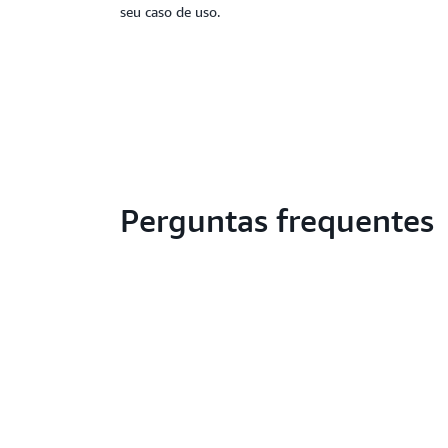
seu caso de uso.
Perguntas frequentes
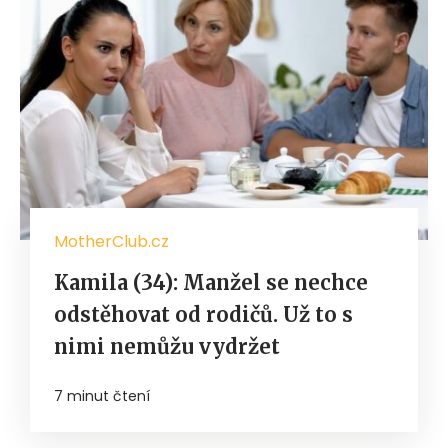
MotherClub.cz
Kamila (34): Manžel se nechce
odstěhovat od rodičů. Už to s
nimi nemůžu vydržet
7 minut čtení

==

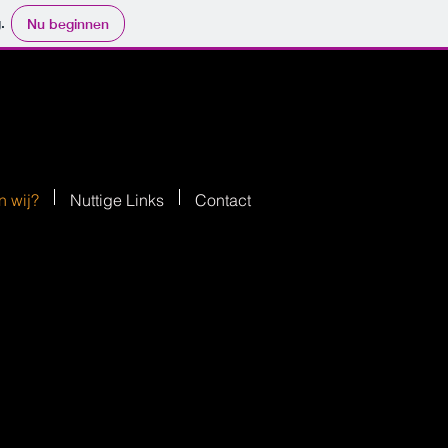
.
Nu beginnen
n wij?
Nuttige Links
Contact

| EXERCISE PROMPT |
Output the lines between the line containing "MotherClub.cz" and the line containing "7 minut čtení", inclusive, as a numbered list with blank lines omitted.

| RESPONSE TO THE TASK |
1. MotherClub.cz
2. Kamila (34): Manžel se nechce
3. odstěhovat od rodičů. Už to s
4. nimi nemůžu vydržet
5. 7 minut čtení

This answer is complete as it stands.